# SUPPLIED ENTRIES
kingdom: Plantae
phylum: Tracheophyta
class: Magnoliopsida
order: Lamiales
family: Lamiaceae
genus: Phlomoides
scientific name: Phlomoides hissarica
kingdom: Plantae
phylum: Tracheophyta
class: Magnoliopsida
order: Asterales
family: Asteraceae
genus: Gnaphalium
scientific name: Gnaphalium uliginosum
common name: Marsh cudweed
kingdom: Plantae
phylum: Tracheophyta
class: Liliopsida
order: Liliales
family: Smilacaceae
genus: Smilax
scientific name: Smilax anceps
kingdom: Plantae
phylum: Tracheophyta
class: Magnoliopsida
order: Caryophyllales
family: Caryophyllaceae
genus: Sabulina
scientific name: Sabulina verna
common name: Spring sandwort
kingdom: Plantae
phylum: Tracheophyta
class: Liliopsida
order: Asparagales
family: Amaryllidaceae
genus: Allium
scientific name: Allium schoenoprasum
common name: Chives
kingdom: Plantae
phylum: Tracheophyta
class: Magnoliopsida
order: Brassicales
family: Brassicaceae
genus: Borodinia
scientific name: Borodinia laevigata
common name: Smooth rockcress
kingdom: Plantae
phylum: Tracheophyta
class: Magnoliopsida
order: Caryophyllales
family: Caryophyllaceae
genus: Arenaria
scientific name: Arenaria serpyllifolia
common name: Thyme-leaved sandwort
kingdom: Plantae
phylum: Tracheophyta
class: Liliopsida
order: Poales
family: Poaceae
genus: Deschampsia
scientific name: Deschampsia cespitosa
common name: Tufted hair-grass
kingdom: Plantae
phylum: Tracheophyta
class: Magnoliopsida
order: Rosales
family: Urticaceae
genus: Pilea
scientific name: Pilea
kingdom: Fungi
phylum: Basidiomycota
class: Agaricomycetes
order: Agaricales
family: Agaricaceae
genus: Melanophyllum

# SET PROBLEM
Format the lines of the records, from the line containing "order: Asterales" up to and including the final line of the records, as a Markdown table with the columns Row and Entry. Number each row and omit any blank lines.

# TASK RESULT
| Row | Entry |
|---|---|
| 1 | order: Asterales |
| 2 | family: Asteraceae |
| 3 | genus: Gnaphalium |
| 4 | scientific name: Gnaphalium uliginosum |
| 5 | common name: Marsh cudweed |
| 6 | kingdom: Plantae |
| 7 | phylum: Tracheophyta |
| 8 | class: Liliopsida |
| 9 | order: Liliales |
| 10 | family: Smilacaceae |
| 11 | genus: Smilax |
| 12 | scientific name: Smilax anceps |
| 13 | kingdom: Plantae |
| 14 | phylum: Tracheophyta |
| 15 | class: Magnoliopsida |
| 16 | order: Caryophyllales |
| 17 | family: Caryophyllaceae |
| 18 | genus: Sabulina |
| 19 | scientific name: Sabulina verna |
| 20 | common name: Spring sandwort |
| 21 | kingdom: Plantae |
| 22 | phylum: Tracheophyta |
| 23 | class: Liliopsida |
| 24 | order: Asparagales |
| 25 | family: Amaryllidaceae |
| 26 | genus: Allium |
| 27 | scientific name: Allium schoenoprasum |
| 28 | common name: Chives |
| 29 | kingdom: Plantae |
| 30 | phylum: Tracheophyta |
| 31 | class: Magnoliopsida |
| 32 | order: Brassicales |
| 33 | family: Brassicaceae |
| 34 | genus: Borodinia |
| 35 | scientific name: Borodinia laevigata |
| 36 | common name: Smooth rockcress |
| 37 | kingdom: Plantae |
| 38 | phylum: Tracheophyta |
| 39 | class: Magnoliopsida |
| 40 | order: Caryophyllales |
| 41 | family: Caryophyllaceae |
| 42 | genus: Arenaria |
| 43 | scientific name: Arenaria serpyllifolia |
| 44 | common name: Thyme-leaved sandwort |
| 45 | kingdom: Plantae |
| 46 | phylum: Tracheophyta |
| 47 | class: Liliopsida |
| 48 | order: Poales |
| 49 | family: Poaceae |
| 50 | genus: Deschampsia |
| 51 | scientific name: Deschampsia cespitosa |
| 52 | common name: Tufted hair-grass |
| 53 | kingdom: Plantae |
| 54 | phylum: Tracheophyta |
| 55 | class: Magnoliopsida |
| 56 | order: Rosales |
| 57 | family: Urticaceae |
| 58 | genus: Pilea |
| 59 | scientific name: Pilea |
| 60 | kingdom: Fungi |
| 61 | phylum: Basidiomycota |
| 62 | class: Agaricomycetes |
| 63 | order: Agaricales |
| 64 | family: Agaricaceae |
| 65 | genus: Melanophyllum |